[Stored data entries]

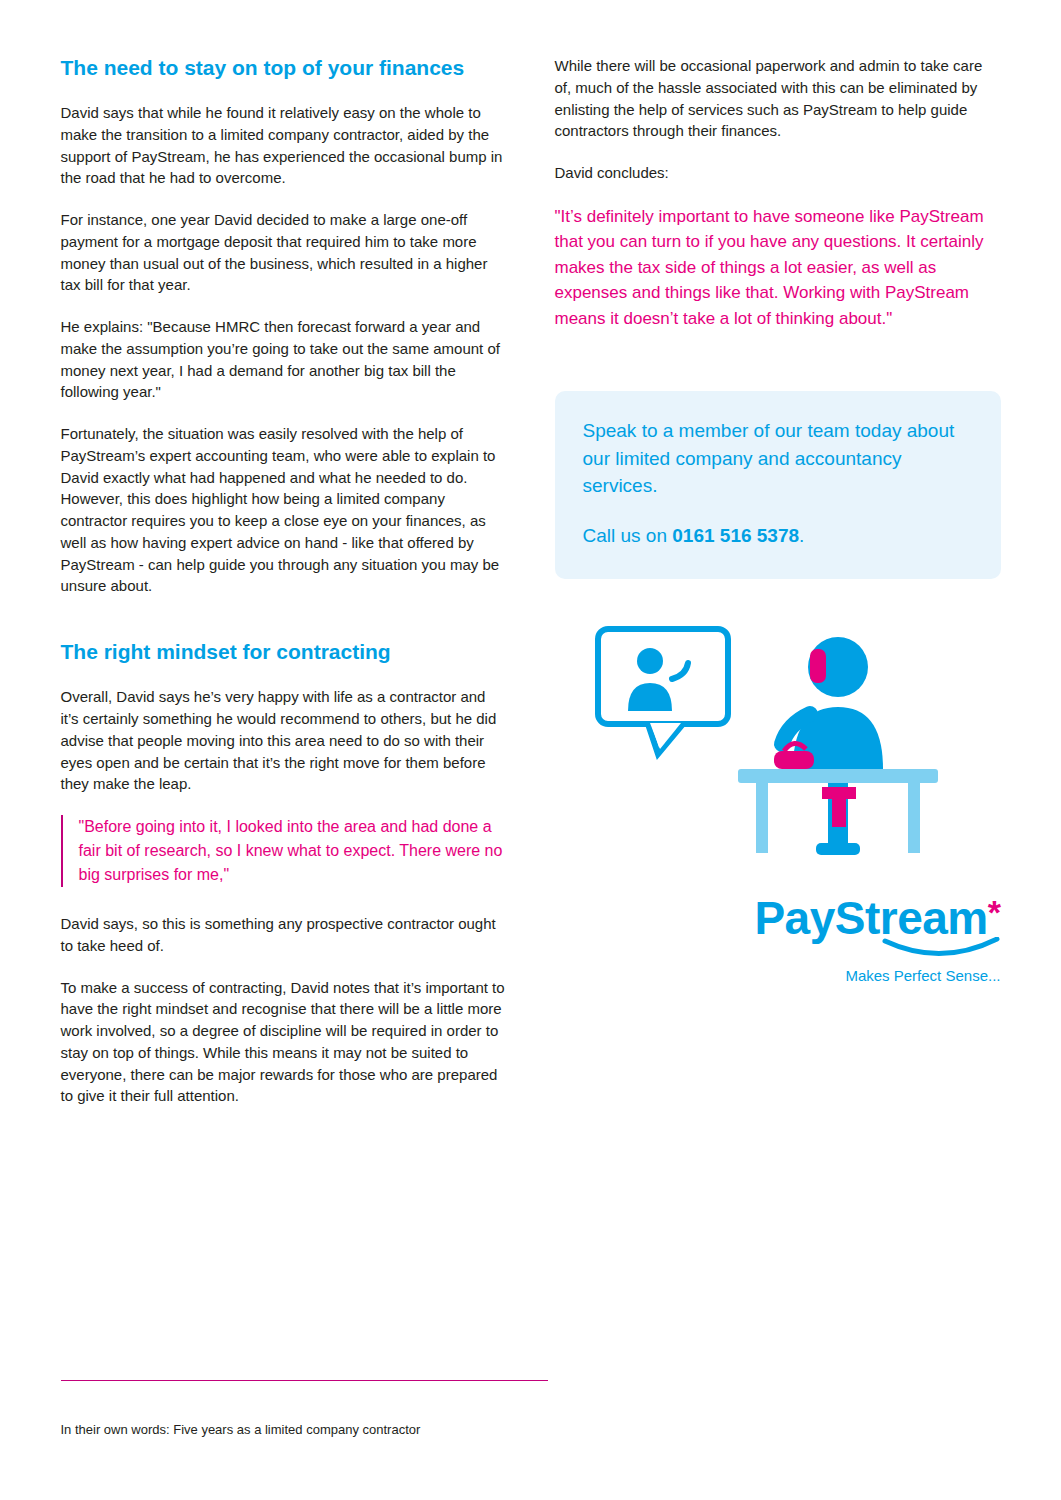The need to stay on top of your finances
David says that while he found it relatively easy on the whole to make the transition to a limited company contractor, aided by the support of PayStream, he has experienced the occasional bump in the road that he had to overcome.
For instance, one year David decided to make a large one-off payment for a mortgage deposit that required him to take more money than usual out of the business, which resulted in a higher tax bill for that year.
He explains: "Because HMRC then forecast forward a year and make the assumption you’re going to take out the same amount of money next year, I had a demand for another big tax bill the following year."
Fortunately, the situation was easily resolved with the help of PayStream’s expert accounting team, who were able to explain to David exactly what had happened and what he needed to do. However, this does highlight how being a limited company contractor requires you to keep a close eye on your finances, as well as how having expert advice on hand - like that offered by PayStream - can help guide you through any situation you may be unsure about.
The right mindset for contracting
Overall, David says he’s very happy with life as a contractor and it’s certainly something he would recommend to others, but he did advise that people moving into this area need to do so with their eyes open and be certain that it’s the right move for them before they make the leap.
"Before going into it, I looked into the area and had done a fair bit of research, so I knew what to expect. There were no big surprises for me,"
David says, so this is something any prospective contractor ought to take heed of.
To make a success of contracting, David notes that it’s important to have the right mindset and recognise that there will be a little more work involved, so a degree of discipline will be required in order to stay on top of things. While this means it may not be suited to everyone, there can be major rewards for those who are prepared to give it their full attention.
While there will be occasional paperwork and admin to take care of, much of the hassle associated with this can be eliminated by enlisting the help of services such as PayStream to help guide contractors through their finances.
David concludes:
"It’s definitely important to have someone like PayStream that you can turn to if you have any questions. It certainly makes the tax side of things a lot easier, as well as expenses and things like that. Working with PayStream means it doesn’t take a lot of thinking about."
Speak to a member of our team today about our limited company and accountancy services.
Call us on 0161 516 5378.
PayStream*
Makes Perfect Sense...
In their own words: Five years as a limited company contractor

**Directions for this task:** Please filter the entries for the word "contracting" and copy the lines that have it.

**Response:**
The right mindset for contracting
To make a success of contracting, David notes that it’s important to have the right mindset and recognise that there will be a little more work involved, so a degree of discipline will be required in order to stay on top of things. While this means it may not be suited to everyone, there can be major rewards for those who are prepared to give it their full attention.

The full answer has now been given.